そうしてもう一人見かけない兵士がソフィアと子供達と楽しそうに戯れている。その場にいた全員に笑顔が溢れていた。

 私は驚いた。あのアランと結婚したとは聞いていたがまさか子供を作っていたとは。私には触れてもこなかったくせにアランがあのソフィアとは子供を作る行為をしていた事に酷く屈辱を覚えた。そうしてなによりあの黒髪の男ともう一人同じく美しく優しげな男性2人に囲まれて幸せそうに子供達と戯れるソフィアに嫉妬した。何故あの女だけあんなに幸せそうなのだ。許せない。ただの当て馬のくせに! 幸せそうで許せない。許せない…。許せない…。許せない!

 私はソフィアに今まで以上に憎しみを覚えた。あの女が消えればあの男達も傍におけるだろうか。

 ソフィアが邪魔だ。消えてほしい。そうだ、再びアランを奪ってやろう。そうして別の方法でソフィアを消してやろう。そういえばソフィアにも当て馬にもかかわらずバッドエンドがあったのを思い出した。

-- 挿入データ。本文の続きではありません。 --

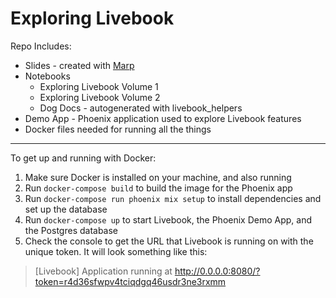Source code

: # Exploring Livebook

Repo Includes:

* Slides - created with [Marp](https://marp.app/#get-started)
* Notebooks
  * Exploring Livebook Volume 1
  * Exploring Livebook Volume 2
  * Dog Docs - autogenerated with livebook_helpers
* Demo App - Phoenix application used to explore Livebook features
* Docker files needed for running all the things

----

To get up and running with Docker:

1. Make sure Docker is installed on your machine, and also running
2. Run `docker-compose build` to build the image for the Phoenix app
3. Run `docker-compose run phoenix mix setup` to install dependencies and set up the database
4. Run `docker-compose up` to start Livebook, the Phoenix Demo App, and the Postgres database
5. Check the console to get the URL that Livebook is running on with the unique token.  It will look something like this:

> [Livebook] Application running at http://0.0.0.0:8080/?token=r4d36sfwpv4tciqdgq46usdr3ne3rxmm

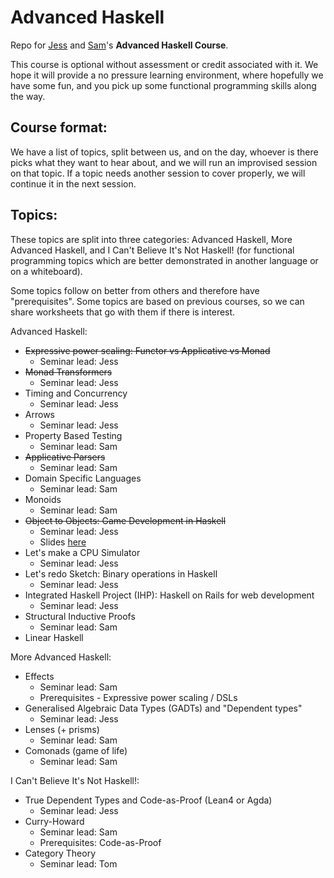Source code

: Advanced Haskell
================

Repo for [Jess](https://github.com/ratherforky) and [Sam](https://samfrohlich.github.io/)'s **Advanced Haskell Course**.

This course is optional without assessment or credit associated with it. We hope it will provide a no pressure learning environment, where hopefully we have some fun, and you pick up some functional programming skills along the way.

Course format:
---------------

We have a list of topics, split between us, and on the day, whoever is there picks what they want to hear about, and we will run an improvised session on that topic. If a topic needs another session to cover properly, we will continue it in the next session.

Topics:
--------

These topics are split into three categories: Advanced Haskell, More Advanced Haskell, and I Can't Believe It's Not Haskell! (for functional programming topics which are better demonstrated in another language or on a whiteboard).

Some topics follow on better from others and therefore have "prerequisites". Some topics are based on previous courses, so we can share worksheets that go with them if there is interest.

Advanced Haskell:
- ~~Expressive power scaling: Functor vs Applicative vs Monad~~
  * Seminar lead: Jess
- ~~Monad Transformers~~
  * Seminar lead: Jess
- Timing and Concurrency
  * Seminar lead: Jess
- Arrows
  * Seminar lead: Jess
- Property Based Testing
  * Seminar lead: Sam
- ~~Applicative Parsers~~
  * Seminar lead: Sam
- Domain Specific Languages
  * Seminar lead: Sam
- Monoids
  * Seminar lead: Sam
- ~~Object to Objects: Game Development in Haskell~~
  * Seminar lead: Jess
  * Slides [here](https://docs.google.com/presentation/d/1i4Qeb1SaQDL2bZ2dfk6xSxSzIhRVTGS7hya1x1TFFDg/edit?usp=sharing)
- Let's make a CPU Simulator
  * Seminar lead: Jess
- Let's redo Sketch: Binary operations in Haskell
  * Seminar lead: Jess
- Integrated Haskell Project (IHP): Haskell on Rails for web development
  * Seminar lead: Jess
- Structural Inductive Proofs
  * Seminar lead: Sam
- Linear Haskell


More Advanced Haskell:
- Effects
  * Seminar lead: Sam
  * Prerequisites - Expressive power scaling / DSLs
- Generalised Algebraic Data Types (GADTs) and "Dependent types"
  * Seminar lead: Jess
- Lenses (+ prisms)
  * Seminar lead: Sam
- Comonads (game of life)
  * Seminar lead: Sam

I Can't Believe It's Not Haskell!:
- True Dependent Types and Code-as-Proof (Lean4 or Agda)
  * Seminar lead: Jess
- Curry-Howard
  * Seminar lead: Sam
  * Prerequisites: Code-as-Proof
- Category Theory
  * Seminar lead: Tom

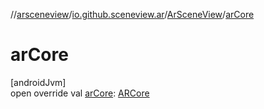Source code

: //[arsceneview](../../../index.md)/[io.github.sceneview.ar](../index.md)/[ArSceneView](index.md)/[arCore](ar-core.md)

# arCore

[androidJvm]\
open override val [arCore](ar-core.md): [ARCore](../-a-r-core/index.md)
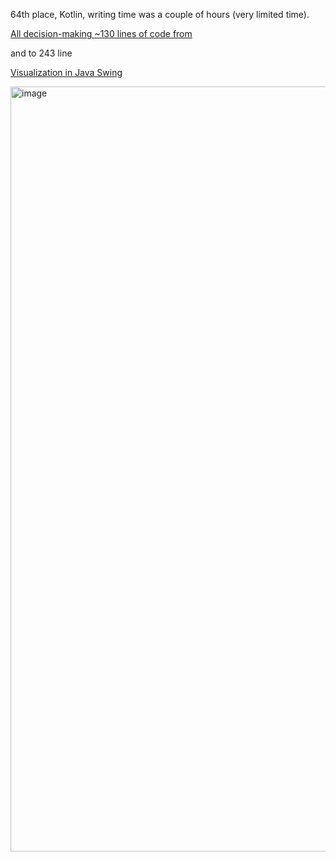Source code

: 64th place, Kotlin, writing time was a couple of hours (very limited time).

[All decision-making ~130 lines of code from](https://github.com/Karloid/datsMagic/blob/ba7ea35ef2f561c47c4cc46e4a400db74aff7f89/src/main/kotlin/Main.kt#L116)

and to 243 line

[Visualization in Java Swing](https://github.com/Karloid/datsMagic/blob/ba7ea35ef2f561c47c4cc46e4a400db74aff7f89/src/main/kotlin/Ui.kt#L17)

<img width="1224" alt="image" src="https://github.com/user-attachments/assets/14b693cf-0b35-4cd9-932a-9b6249807501">
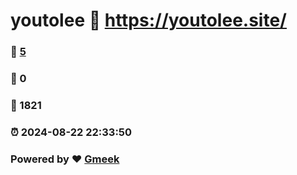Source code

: # youtolee :link: https://youtolee.site/ 
### :page_facing_up: [5](https://youtolee.site//tag.html) 
### :speech_balloon: 0 
### :hibiscus: 1821 
### :alarm_clock: 2024-08-22 22:33:50 
### Powered by :heart: [Gmeek](https://github.com/Meekdai/Gmeek)
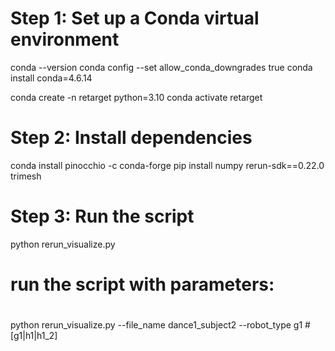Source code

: # Step 1: Set up a Conda virtual environment
conda --version
conda config --set allow_conda_downgrades true
conda install conda=4.6.14

conda create -n retarget python=3.10
conda activate retarget

# Step 2: Install dependencies

conda install pinocchio -c conda-forge
pip install numpy rerun-sdk==0.22.0 trimesh

# Step 3: Run the script
python rerun_visualize.py
# run the script with parameters:
# 
python rerun_visualize.py --file_name dance1_subject2 --robot_type g1
#[g1|h1|h1_2]
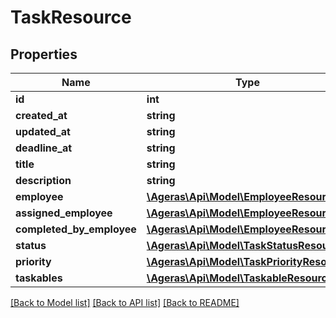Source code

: # TaskResource

## Properties
Name | Type | Description | Notes
------------ | ------------- | ------------- | -------------
**id** | **int** |  | [optional] 
**created_at** | **string** |  | [optional] 
**updated_at** | **string** |  | [optional] 
**deadline_at** | **string** |  | [optional] 
**title** | **string** |  | [optional] 
**description** | **string** |  | [optional] 
**employee** | [**\Ageras\Api\Model\EmployeeResource**](EmployeeResource.md) |  | [optional] 
**assigned_employee** | [**\Ageras\Api\Model\EmployeeResource**](EmployeeResource.md) |  | [optional] 
**completed_by_employee** | [**\Ageras\Api\Model\EmployeeResource**](EmployeeResource.md) |  | [optional] 
**status** | [**\Ageras\Api\Model\TaskStatusResource**](TaskStatusResource.md) |  | [optional] 
**priority** | [**\Ageras\Api\Model\TaskPriorityResource**](TaskPriorityResource.md) |  | [optional] 
**taskables** | [**\Ageras\Api\Model\TaskableResource[]**](TaskableResource.md) |  | [optional] 

[[Back to Model list]](../README.md#documentation-for-models) [[Back to API list]](../README.md#documentation-for-api-endpoints) [[Back to README]](../README.md)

 今からでもあのバッドエンドに送ってやれないだろうか。私は考えを巡らせた。

 そうして私はアランを自分の近衛に戻す事をその日のうちに即決した。


 しかしソフィアを標的にしたことが私の破滅を招く事を私はまだ知らなかった。

太陽の石はもう美しい真っ白な色を保ってはいなかった。黒に近い灰色に変わっていたのだった。